- _ABOUT THIS TASK_
Check every line below for the string "linejoin", and copy the lines that contain it.

[SOURCE MATERIAL — start]

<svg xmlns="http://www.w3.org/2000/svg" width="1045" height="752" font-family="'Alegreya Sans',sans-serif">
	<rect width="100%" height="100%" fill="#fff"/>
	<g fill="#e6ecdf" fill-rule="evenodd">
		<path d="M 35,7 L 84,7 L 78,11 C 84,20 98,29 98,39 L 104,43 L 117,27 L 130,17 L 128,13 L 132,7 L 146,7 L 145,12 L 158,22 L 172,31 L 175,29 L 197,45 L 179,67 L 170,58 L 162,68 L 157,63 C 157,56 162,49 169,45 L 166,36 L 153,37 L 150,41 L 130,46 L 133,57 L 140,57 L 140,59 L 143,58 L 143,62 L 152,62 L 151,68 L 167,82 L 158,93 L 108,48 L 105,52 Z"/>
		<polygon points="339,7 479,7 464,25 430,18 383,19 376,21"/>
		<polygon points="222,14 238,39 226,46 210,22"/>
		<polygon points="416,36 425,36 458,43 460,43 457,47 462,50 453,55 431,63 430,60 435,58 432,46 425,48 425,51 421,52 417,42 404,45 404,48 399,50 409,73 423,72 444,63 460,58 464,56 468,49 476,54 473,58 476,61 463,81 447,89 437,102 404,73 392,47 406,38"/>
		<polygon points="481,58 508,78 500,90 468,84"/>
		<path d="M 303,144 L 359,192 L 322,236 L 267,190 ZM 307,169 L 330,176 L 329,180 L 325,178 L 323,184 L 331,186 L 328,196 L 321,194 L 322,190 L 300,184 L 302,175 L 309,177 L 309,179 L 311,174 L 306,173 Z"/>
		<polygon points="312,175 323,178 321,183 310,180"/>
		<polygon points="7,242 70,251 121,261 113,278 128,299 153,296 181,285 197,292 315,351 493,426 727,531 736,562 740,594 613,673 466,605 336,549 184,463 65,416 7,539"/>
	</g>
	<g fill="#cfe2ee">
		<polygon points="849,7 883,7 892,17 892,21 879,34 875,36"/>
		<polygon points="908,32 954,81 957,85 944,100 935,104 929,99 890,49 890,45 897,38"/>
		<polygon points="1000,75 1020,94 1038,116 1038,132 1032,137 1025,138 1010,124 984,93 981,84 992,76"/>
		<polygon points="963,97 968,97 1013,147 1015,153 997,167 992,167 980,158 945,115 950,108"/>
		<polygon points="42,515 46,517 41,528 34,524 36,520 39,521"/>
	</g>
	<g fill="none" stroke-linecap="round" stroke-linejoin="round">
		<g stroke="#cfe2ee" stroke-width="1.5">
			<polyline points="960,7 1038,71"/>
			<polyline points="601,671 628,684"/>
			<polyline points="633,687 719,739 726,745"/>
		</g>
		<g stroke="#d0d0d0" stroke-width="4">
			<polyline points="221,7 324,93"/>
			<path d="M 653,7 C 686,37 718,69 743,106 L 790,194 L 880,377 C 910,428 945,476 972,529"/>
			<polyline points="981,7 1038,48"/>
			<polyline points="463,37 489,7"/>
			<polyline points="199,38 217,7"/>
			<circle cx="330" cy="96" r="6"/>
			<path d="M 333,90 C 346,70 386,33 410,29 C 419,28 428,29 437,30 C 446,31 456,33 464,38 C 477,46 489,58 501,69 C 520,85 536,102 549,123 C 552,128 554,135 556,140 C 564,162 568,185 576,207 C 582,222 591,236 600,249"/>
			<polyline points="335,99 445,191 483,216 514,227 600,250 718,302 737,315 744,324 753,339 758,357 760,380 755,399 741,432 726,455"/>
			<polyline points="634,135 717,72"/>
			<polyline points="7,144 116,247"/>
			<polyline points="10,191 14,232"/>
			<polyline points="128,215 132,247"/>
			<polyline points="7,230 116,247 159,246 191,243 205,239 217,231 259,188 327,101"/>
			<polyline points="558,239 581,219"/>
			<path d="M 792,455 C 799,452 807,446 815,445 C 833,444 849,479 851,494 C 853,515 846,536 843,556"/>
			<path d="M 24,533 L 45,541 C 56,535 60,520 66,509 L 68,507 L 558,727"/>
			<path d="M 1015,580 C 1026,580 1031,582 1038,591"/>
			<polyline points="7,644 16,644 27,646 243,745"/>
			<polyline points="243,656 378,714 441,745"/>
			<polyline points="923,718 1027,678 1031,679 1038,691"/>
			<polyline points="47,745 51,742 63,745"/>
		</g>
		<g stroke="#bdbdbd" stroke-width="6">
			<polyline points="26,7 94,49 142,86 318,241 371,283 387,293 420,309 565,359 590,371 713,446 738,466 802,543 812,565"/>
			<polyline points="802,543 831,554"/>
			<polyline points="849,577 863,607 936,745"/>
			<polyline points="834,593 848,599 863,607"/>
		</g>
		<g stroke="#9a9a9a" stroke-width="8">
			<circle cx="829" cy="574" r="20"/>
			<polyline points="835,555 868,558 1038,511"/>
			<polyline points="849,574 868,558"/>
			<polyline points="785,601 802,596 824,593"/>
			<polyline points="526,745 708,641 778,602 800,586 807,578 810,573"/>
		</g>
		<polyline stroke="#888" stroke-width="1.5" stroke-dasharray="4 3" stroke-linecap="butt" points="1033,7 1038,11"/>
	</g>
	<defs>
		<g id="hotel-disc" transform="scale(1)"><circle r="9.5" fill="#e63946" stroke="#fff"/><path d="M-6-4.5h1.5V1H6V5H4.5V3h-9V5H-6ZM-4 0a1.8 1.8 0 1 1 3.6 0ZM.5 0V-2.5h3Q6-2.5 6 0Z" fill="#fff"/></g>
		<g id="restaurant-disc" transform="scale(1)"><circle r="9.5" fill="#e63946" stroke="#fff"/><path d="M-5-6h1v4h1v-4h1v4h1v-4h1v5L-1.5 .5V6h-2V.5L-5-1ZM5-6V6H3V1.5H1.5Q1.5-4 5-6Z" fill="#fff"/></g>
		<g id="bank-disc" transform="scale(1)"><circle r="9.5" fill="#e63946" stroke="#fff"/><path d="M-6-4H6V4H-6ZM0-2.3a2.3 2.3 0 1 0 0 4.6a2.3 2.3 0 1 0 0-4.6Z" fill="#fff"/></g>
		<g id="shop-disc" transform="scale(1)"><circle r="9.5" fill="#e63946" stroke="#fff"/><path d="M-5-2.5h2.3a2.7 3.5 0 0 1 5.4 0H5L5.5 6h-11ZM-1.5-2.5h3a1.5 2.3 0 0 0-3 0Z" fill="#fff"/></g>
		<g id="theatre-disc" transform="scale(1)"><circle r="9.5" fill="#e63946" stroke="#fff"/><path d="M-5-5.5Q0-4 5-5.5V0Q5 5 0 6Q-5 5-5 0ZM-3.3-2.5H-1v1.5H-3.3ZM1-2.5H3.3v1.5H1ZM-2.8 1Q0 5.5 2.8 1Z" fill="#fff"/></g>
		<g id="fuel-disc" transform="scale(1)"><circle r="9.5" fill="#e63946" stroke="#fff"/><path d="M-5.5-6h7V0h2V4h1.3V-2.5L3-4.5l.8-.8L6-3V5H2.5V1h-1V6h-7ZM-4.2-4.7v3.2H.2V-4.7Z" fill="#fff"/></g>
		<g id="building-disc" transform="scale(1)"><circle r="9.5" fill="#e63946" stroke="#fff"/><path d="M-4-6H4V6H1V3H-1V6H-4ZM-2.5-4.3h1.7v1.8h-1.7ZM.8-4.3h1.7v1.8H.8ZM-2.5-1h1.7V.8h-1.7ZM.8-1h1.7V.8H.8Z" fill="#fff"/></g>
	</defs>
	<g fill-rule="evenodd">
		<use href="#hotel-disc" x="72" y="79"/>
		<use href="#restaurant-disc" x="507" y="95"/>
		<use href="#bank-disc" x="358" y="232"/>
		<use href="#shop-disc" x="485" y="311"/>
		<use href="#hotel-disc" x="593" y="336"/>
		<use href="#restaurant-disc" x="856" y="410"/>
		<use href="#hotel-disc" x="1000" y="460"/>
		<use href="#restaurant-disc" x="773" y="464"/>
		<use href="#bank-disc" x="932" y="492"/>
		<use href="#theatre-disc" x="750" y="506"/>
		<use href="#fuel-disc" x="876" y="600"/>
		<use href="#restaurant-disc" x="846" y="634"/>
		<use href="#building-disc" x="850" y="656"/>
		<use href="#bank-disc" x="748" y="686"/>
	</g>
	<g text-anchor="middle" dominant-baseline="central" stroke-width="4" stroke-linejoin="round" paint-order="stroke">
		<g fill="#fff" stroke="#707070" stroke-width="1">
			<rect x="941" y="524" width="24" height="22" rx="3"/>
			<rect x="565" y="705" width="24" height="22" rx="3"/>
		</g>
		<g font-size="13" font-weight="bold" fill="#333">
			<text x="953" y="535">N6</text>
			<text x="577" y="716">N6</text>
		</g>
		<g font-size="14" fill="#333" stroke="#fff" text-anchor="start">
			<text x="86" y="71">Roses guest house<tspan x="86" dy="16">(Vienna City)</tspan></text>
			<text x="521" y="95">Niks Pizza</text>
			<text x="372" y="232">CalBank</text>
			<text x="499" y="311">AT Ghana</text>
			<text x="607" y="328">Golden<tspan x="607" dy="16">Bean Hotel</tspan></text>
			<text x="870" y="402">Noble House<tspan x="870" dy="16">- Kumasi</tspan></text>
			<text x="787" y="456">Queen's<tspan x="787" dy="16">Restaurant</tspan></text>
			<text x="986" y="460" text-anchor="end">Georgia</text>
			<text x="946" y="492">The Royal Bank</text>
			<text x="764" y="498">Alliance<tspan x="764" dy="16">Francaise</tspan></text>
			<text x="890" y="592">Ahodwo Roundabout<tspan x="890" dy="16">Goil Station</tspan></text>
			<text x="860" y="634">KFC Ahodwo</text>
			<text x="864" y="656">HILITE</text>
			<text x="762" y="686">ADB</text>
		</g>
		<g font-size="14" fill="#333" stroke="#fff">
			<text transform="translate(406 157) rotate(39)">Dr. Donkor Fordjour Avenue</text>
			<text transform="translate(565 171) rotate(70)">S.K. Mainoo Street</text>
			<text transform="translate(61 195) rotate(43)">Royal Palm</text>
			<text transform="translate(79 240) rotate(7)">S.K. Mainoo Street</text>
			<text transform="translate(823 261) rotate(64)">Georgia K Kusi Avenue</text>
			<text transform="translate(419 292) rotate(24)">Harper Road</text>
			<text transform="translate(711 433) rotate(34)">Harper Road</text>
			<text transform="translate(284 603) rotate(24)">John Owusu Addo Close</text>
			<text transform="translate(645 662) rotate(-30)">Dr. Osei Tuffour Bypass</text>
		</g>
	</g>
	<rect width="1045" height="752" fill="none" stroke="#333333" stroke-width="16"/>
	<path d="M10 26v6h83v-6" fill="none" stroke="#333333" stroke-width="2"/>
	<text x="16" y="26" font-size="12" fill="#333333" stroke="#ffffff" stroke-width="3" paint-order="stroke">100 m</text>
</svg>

[SOURCE MATERIAL — finish]

- _WRITTEN ANSWER_
	<g fill="none" stroke-linecap="round" stroke-linejoin="round">
	<g text-anchor="middle" dominant-baseline="central" stroke-width="4" stroke-linejoin="round" paint-order="stroke">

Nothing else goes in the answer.